Distributed systems are inherently complex. While executing a job in a master/worker setup, numerous things can go wrong, for instance, processes can run out of memory and crash or simply become non-responsive, network packets might be dropped, or network devices might fail and hence lead to network splits. When building distributed systems, we must not only anticipate the presence of errors but we should also devise strategies for dealing with them once they occur.
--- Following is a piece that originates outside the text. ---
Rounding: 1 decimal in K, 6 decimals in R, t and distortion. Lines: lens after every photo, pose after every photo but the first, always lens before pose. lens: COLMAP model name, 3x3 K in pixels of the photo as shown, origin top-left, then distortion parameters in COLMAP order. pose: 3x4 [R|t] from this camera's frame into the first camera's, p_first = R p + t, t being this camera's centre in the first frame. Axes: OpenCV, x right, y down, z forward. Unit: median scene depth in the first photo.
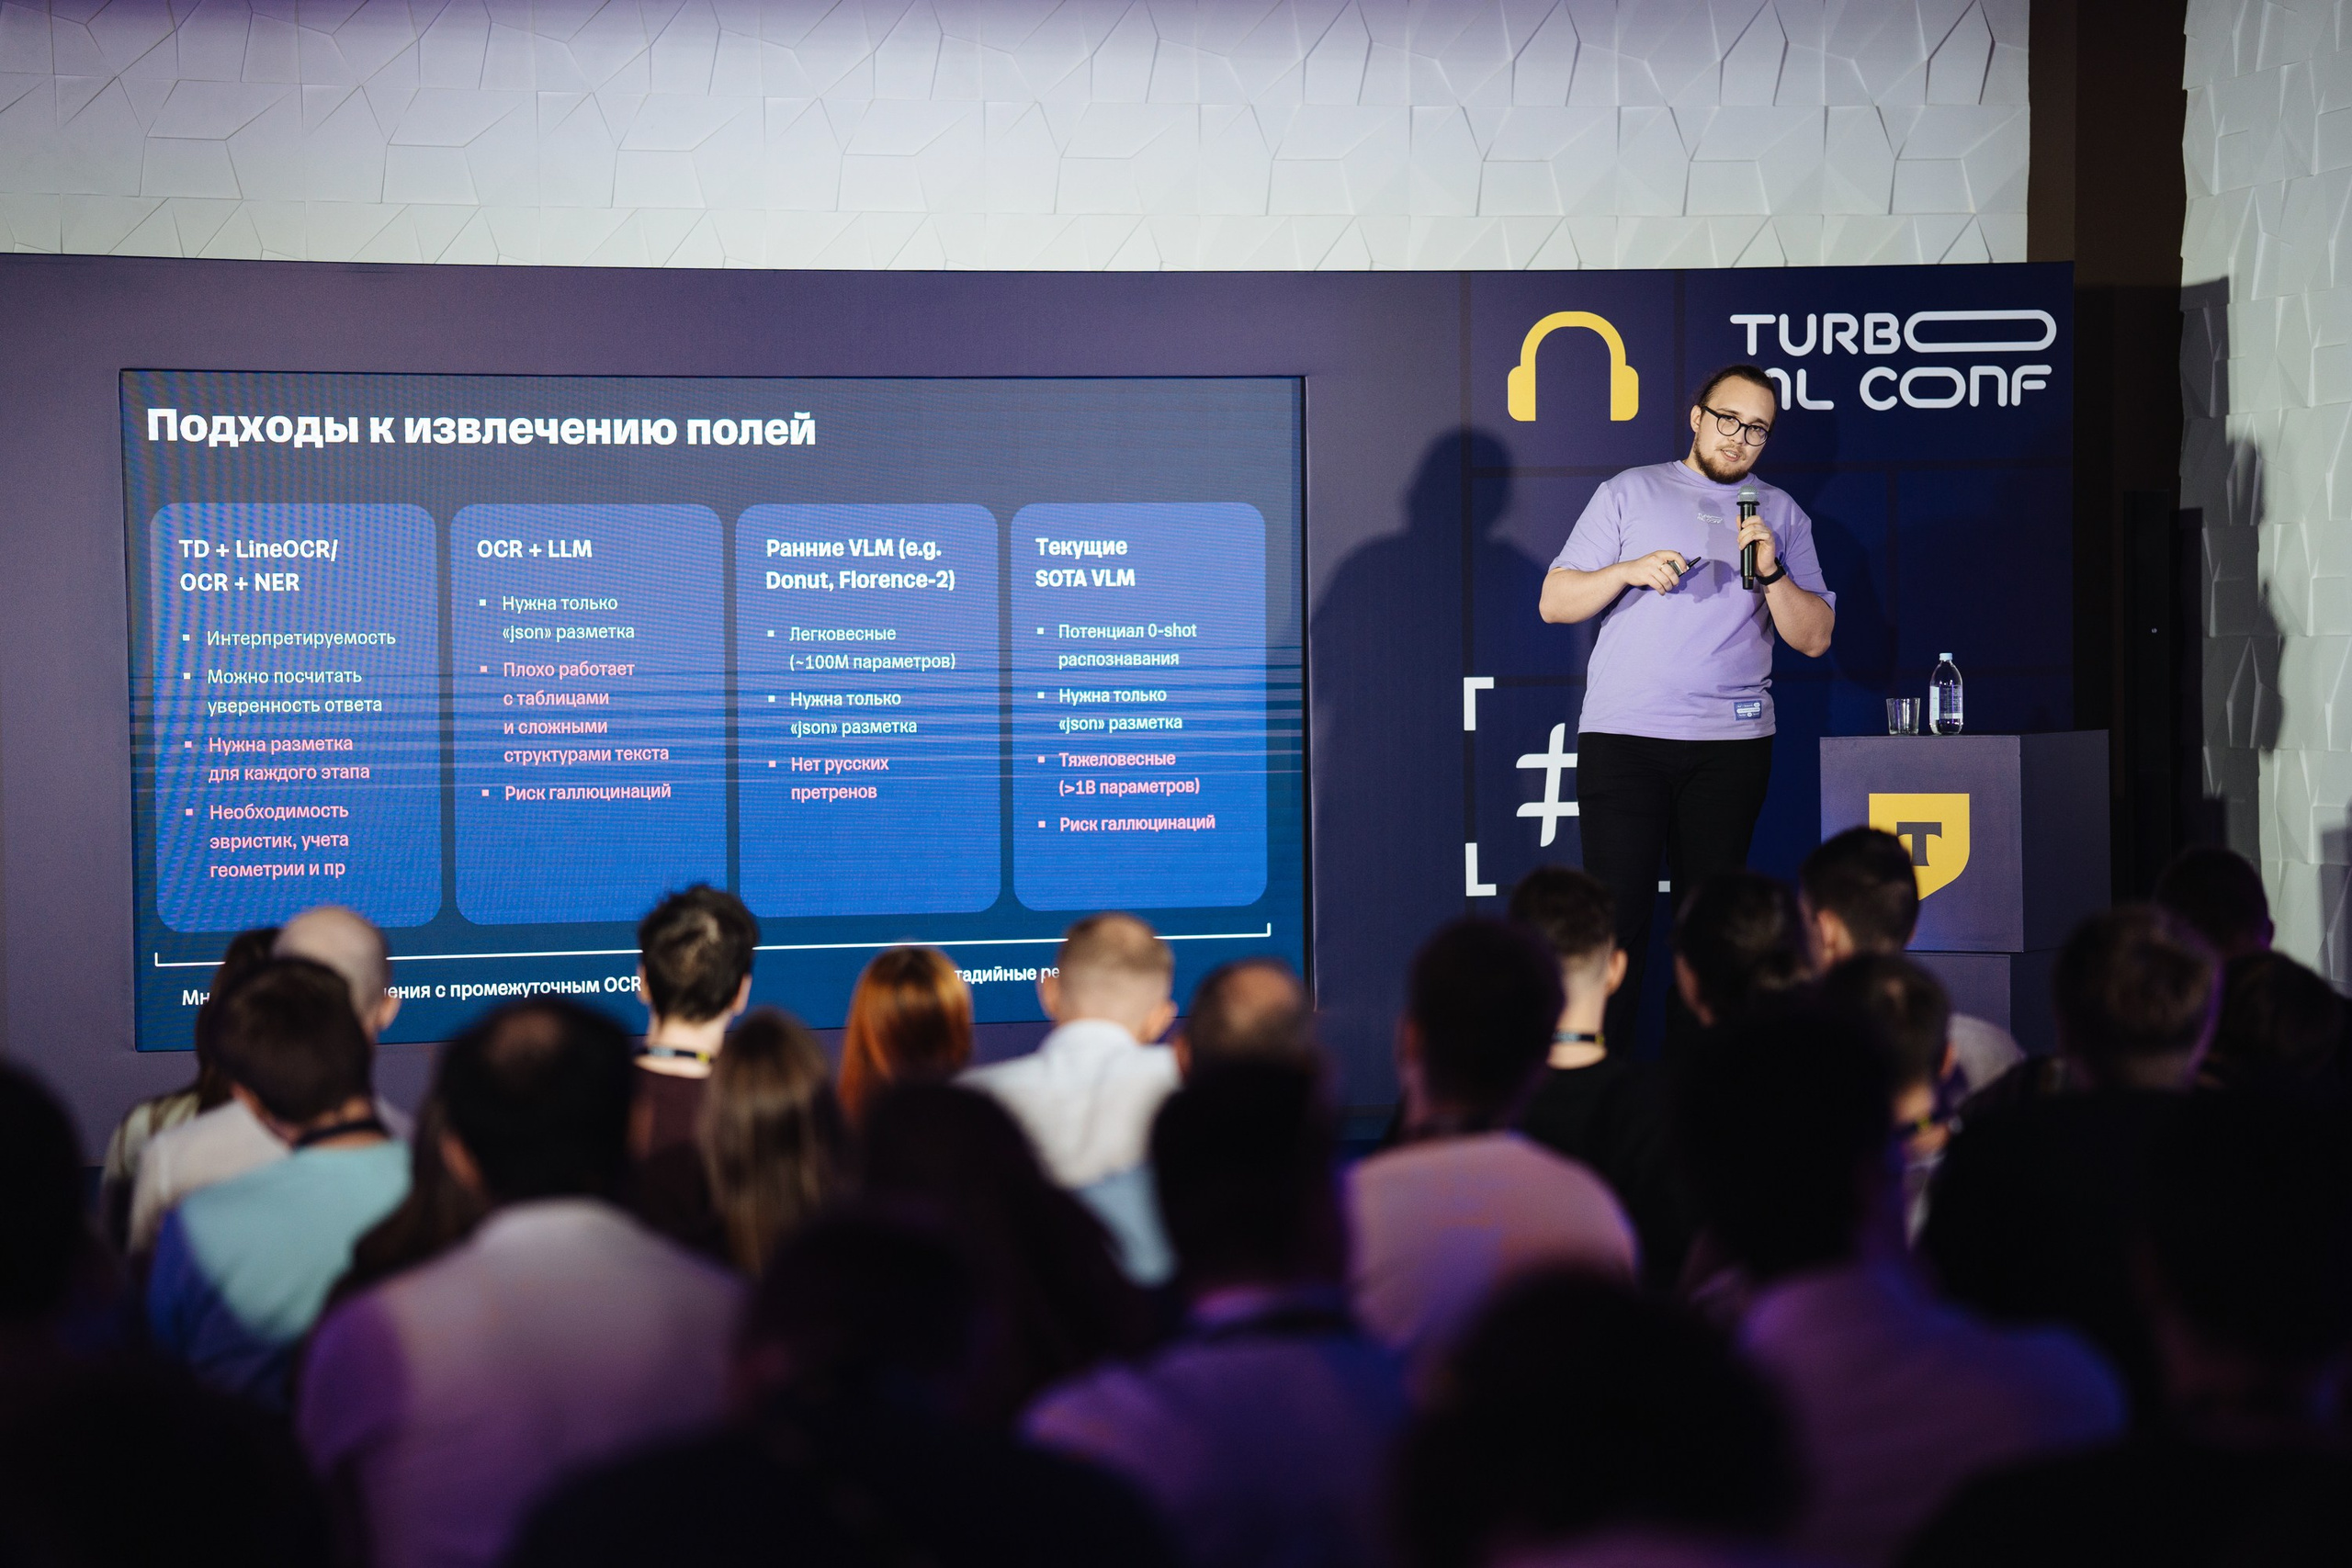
lens RADIAL K [[5702.6, 0, 1235.6], [0, 5702.6, 827.2], [0, 0, 1]] dist [0.668326, 0.000000]
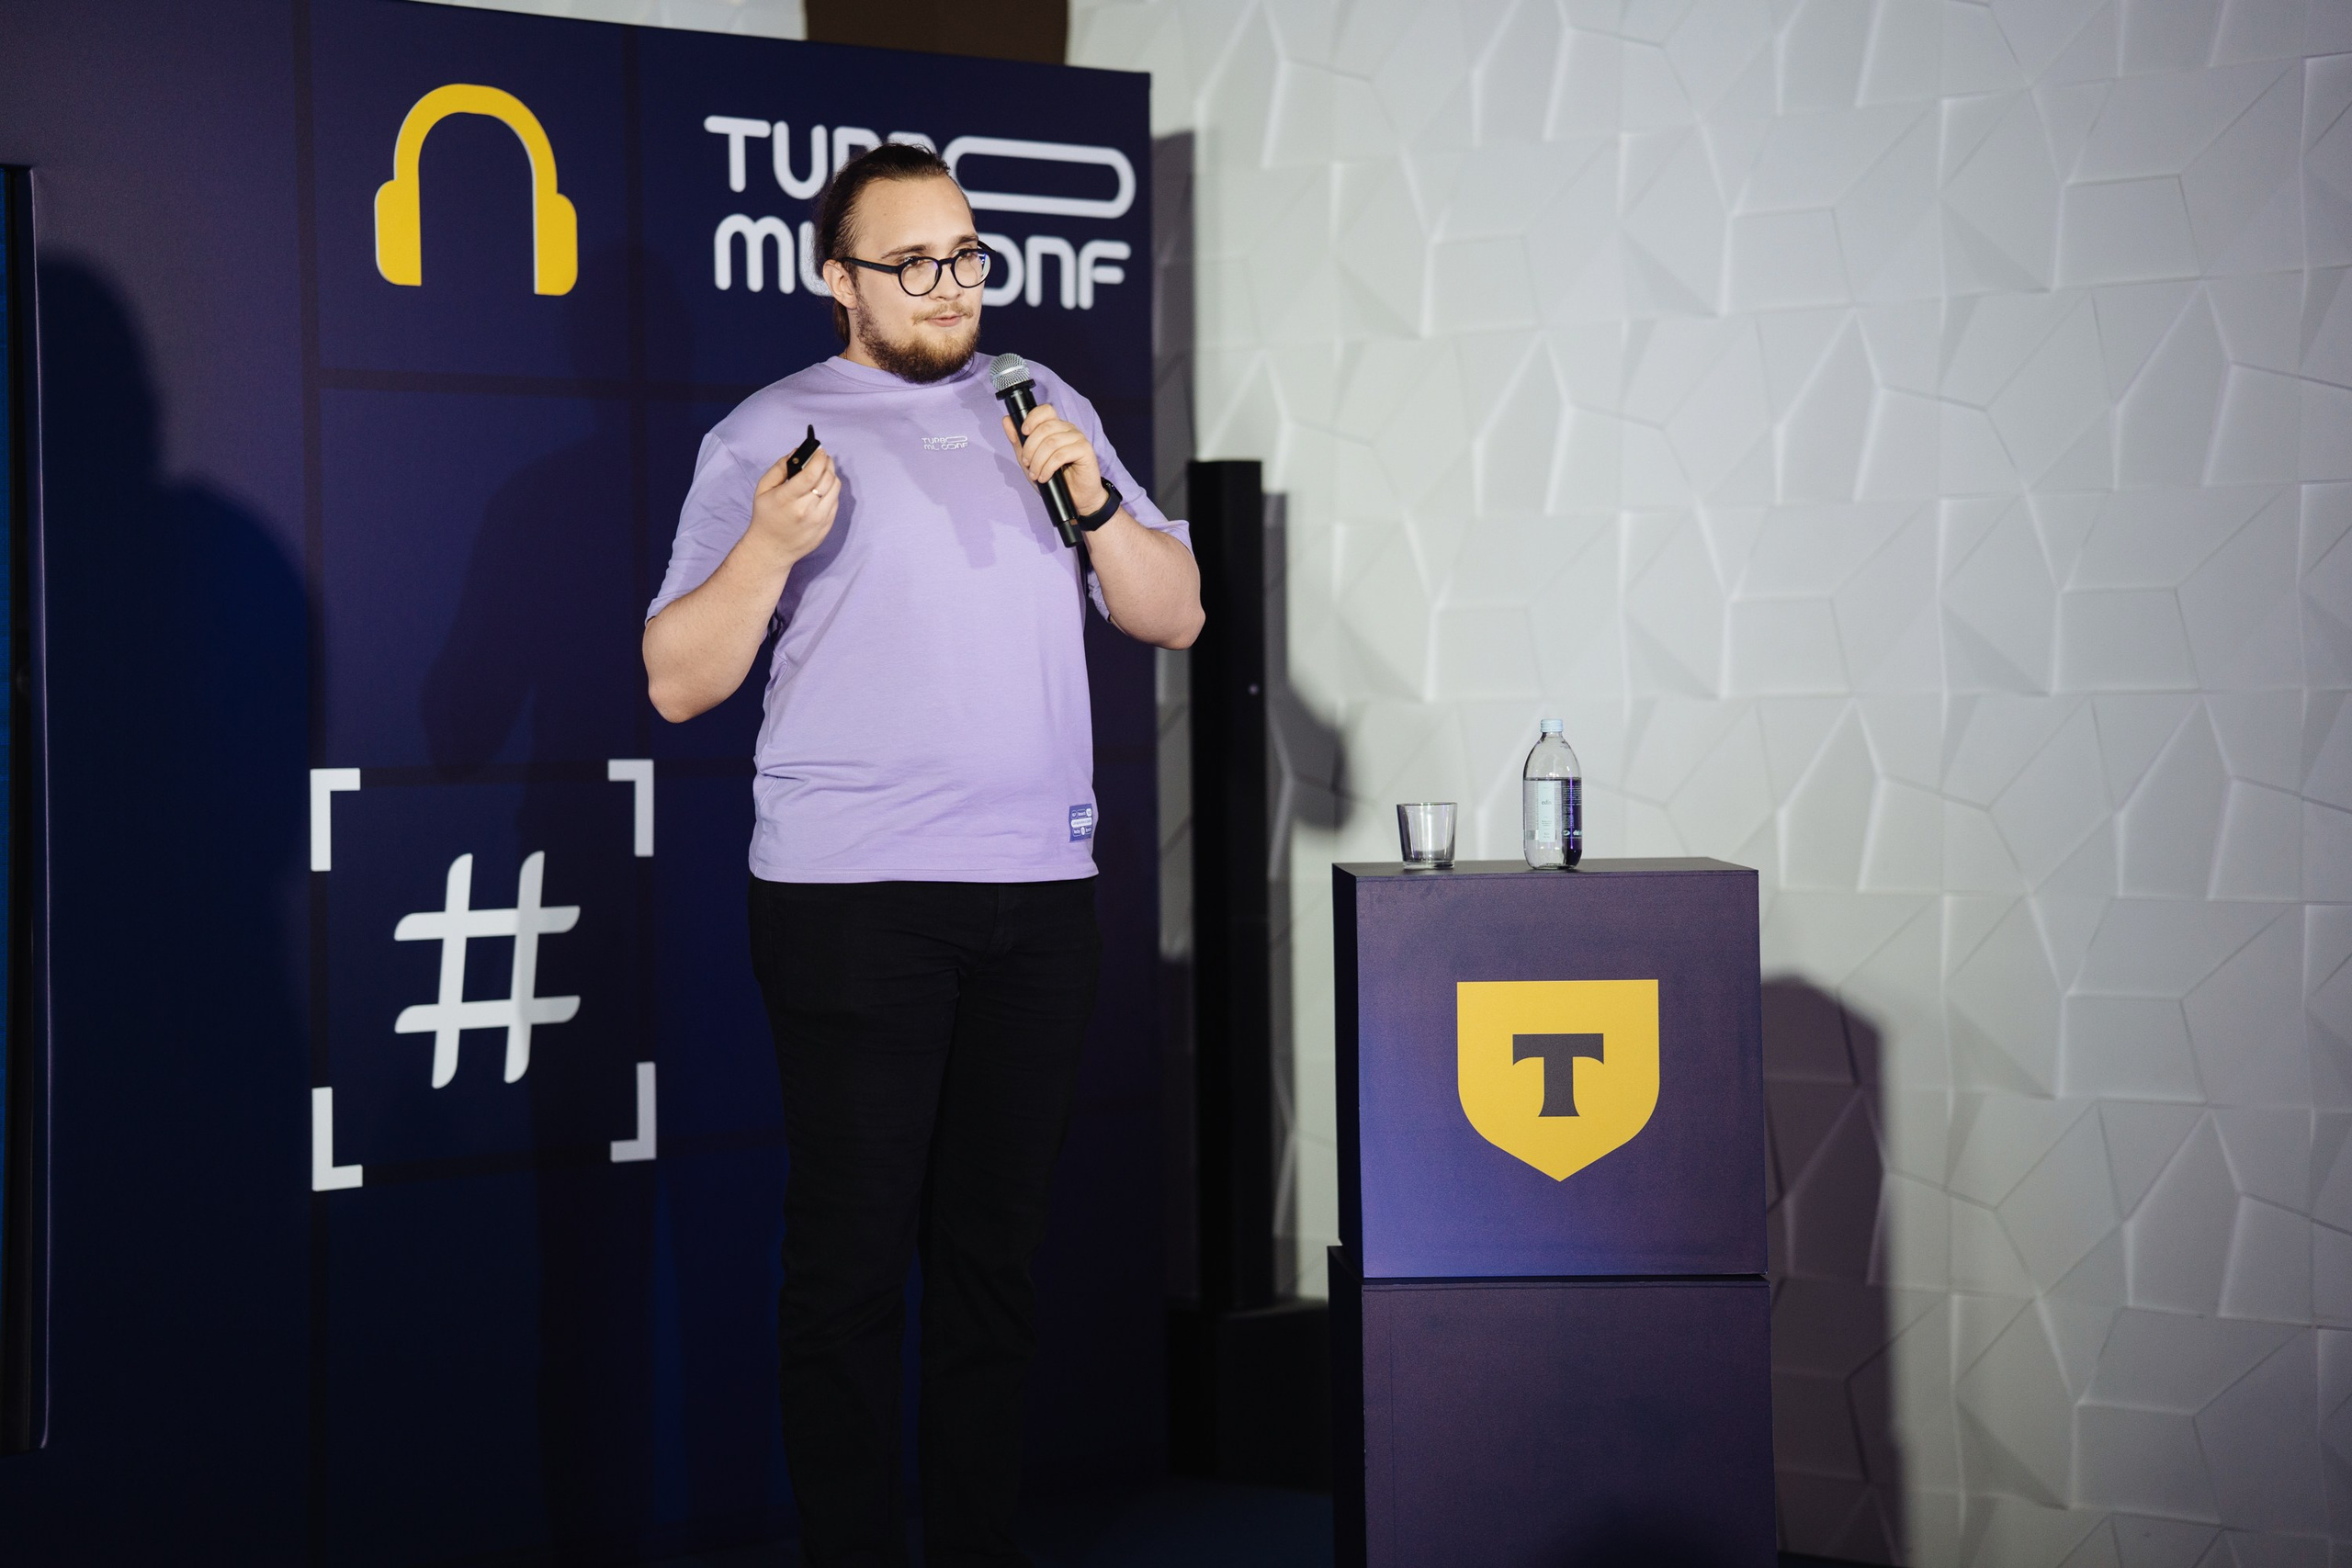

In this section, we will discuss the following approaches for recovering from errors in a master/worker system:

Restart on error: This kind of strategy is better suited for workloads whose calculations are idempotent. Once a fatal error is detected, the master asks all workers to abort the current job and restart the workload from scratch.
Re-distribute the workload to healthy workers: This strategy is quite effective for systems that can dynamically change the assigned workloads while a job is executing. If any of the workers goes offline, the master can re-distribute its assigned workload to the remaining workers.
Use a checkpoint mechanism: This strategy is best suited for long-running workloads that involve non-idempotent calculations. While the job is executing, the master periodically asks the workers to create a checkpoint, a snapshot of their current internal state. If an error occurs, instead of restarting the job from scratch, the master asks the workers to restore their state from a particular checkpoint and resume the execution of the job.